__Extract provided__
◇ ◇ ◇ ◇ ◇

One physical network - Two Class C networks?

Post by Brian J. Murre » Wed, 21 Dec 1994 11:24:02



[ discussing the merits of DHCP ]
Quote:>)What is really needed is a "runtime configurable"
>)DNS server, which you would be able to "inject" an IP<->name record into
>)as the IP address is assigned to the machine.

>Indeed it is.  I'm not sufficiently familiar with DHCP to know how you'd
>do this.  Is there an RFC?

Not yet, I don't believe, but as DHCP becomes more popular, I'm sure there
will be one.

b.

--


North Vancouver, B.C.                                             604 983 UNIX
        Platform and Brand Independent UNIX Support - R3.2 - R4 - BSD

 
 
 

One physical network - Two Class C networks?

Post by Jim Merc » Wed, 21 Dec 1994 06:57:31







>> >First question:  Does anyone know of a good BOOTP Server, under UNIX, that
>> >handles dynamic IP allocation?  There is a Novell BOOTP server, an nlm, by
>> >Hellsoft that does the job, but we need something for UNIX.

>> There is none.  BOOTP is a direct mapping from MAC addresses to IP addresses.
>> You need something called DHCP (Dynamic Host Configuration Protocol), which
>> is much like BOOTP but does not have the 1 to 1 mapping.

there are not many DHCP servers implemented, more scary in my opinion, is
there is no reference implementation.  this means that each implementation is
going to be done based on the implementor's interpretation of the RFC's.

there is no benchmark to ensure compatibility.

i thought i'd seen some support for address pooling in one of the recent
bootp releases for unix.

in any case, here are some alternate suggestions if you want dynamic
bootp (not unix, but meant to be cost effective).

1) get a copy of Netware Runtime.  this is a Netware 3.11 server, but limited
to concurrent user 8^).   you can run the hellsoft or novell bootp server
on this using a 386SX with a 40 meg IDE drive.

2) get a copy of KA9Q.  i beleive that it supports dynamic bootp.  this can
be run on a 286 or better with a cheap ethernet card.  no hard drive required,
boots off a floppy.  (in a pinch, you _could_ do it on an 8086.

Quote:>Let's see if I understand what you mean.  I can purchase another Ethernet
>card for my Sun, and plug it in the wall.  In UNIX, the Ethernet interface
>could become "le1" (for example).  Therefore, le0 and le1 would be on the
>same physical network with two different ethernet hardware addresses.  I
>could then configure a route in UNIX, so as to allow my machine to act as
>a gateway between the two IP networks who happen to reside on the same
>physical net?

i don't see the problem.  i have suns, 386bsd's, ka9q's and other stuff
running on my network at home with multiple C classes on the same wire.

it doesn't require multiple interfaces, i just add a route for the
second C class pointing to the same interface, and poof, it works.

◇ ◇ ◇ ◇ ◇

__Data supplied__
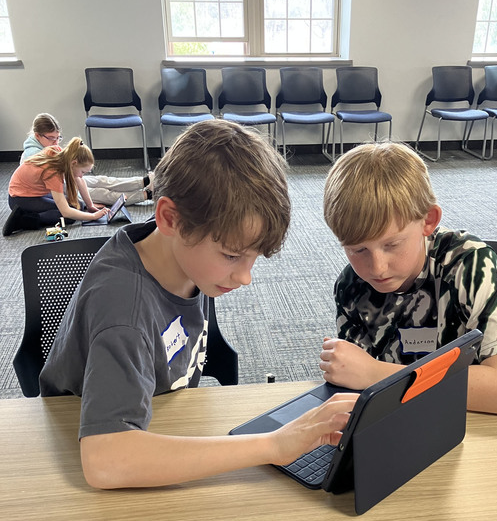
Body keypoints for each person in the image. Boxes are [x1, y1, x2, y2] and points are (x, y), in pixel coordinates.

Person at [39, 118, 358, 489]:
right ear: (170, 218)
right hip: (90, 444)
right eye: (231, 255)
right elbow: (105, 461)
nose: (245, 278)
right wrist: (273, 445)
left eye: (253, 258)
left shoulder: (179, 256)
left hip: (160, 414)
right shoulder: (124, 313)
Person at [320, 141, 497, 417]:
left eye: (392, 245)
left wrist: (375, 373)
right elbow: (355, 390)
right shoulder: (352, 285)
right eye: (358, 250)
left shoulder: (468, 264)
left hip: (473, 422)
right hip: (401, 422)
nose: (377, 268)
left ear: (428, 221)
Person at [20, 113, 153, 206]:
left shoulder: (50, 147)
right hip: (56, 188)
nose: (56, 143)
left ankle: (144, 181)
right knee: (102, 193)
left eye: (58, 138)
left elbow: (76, 178)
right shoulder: (33, 156)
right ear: (37, 136)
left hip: (66, 179)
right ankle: (147, 194)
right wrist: (84, 203)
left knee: (102, 180)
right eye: (51, 138)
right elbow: (61, 189)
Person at [5, 137, 109, 234]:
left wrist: (90, 205)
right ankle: (22, 220)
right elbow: (66, 212)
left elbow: (79, 179)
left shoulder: (61, 153)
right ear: (73, 163)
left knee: (79, 206)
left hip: (33, 192)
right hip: (20, 198)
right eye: (83, 171)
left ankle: (29, 215)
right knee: (69, 217)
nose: (83, 175)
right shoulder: (53, 172)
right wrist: (93, 216)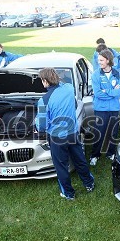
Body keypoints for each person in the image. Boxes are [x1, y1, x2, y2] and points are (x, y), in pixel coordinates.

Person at [35, 68, 95, 200]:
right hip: (73, 133)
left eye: (42, 80)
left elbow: (42, 126)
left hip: (57, 138)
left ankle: (68, 193)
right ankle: (89, 184)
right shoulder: (68, 88)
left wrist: (36, 123)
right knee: (80, 160)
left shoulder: (43, 100)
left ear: (45, 81)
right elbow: (73, 104)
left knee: (61, 167)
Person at [89, 49, 120, 166]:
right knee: (99, 132)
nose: (98, 62)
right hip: (100, 109)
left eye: (101, 60)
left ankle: (111, 153)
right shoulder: (96, 74)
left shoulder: (117, 73)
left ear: (108, 60)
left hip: (114, 109)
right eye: (98, 60)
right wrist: (112, 92)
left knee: (113, 133)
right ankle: (95, 155)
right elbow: (98, 93)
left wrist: (107, 91)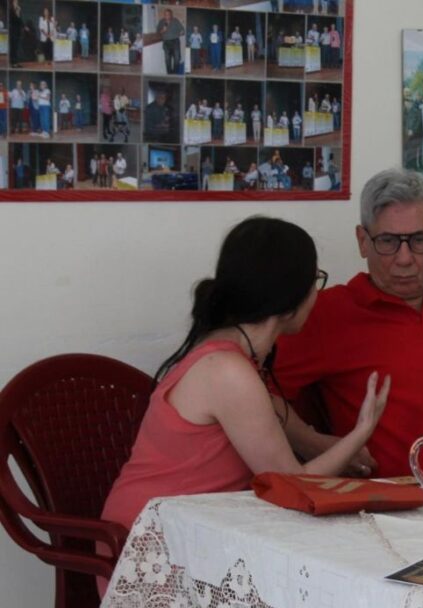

◇ ◇ ◇ ◇ ◇

__Work request 1__
In the DHCP thread, translate this sentence into Spanish: "Not yet, I don't believe, but as DHCP becomes more popular, I'm sure there will be one."
__Work request 2__
Write out the passage of the DHCP thread that begins at the words "[ discussing the" and stops after "to the machine.".

__Answer area 1__
Todavía no, no creo, pero a medida que DHCP se vuelva más popular, estoy seguro de que habrá uno.

__Answer area 2__
[ discussing the merits of DHCP ]
Quote:>)What is really needed is a "runtime configurable"
>)DNS server, which you would be able to "inject" an IP<->name record into
>)as the IP address is assigned to the machine.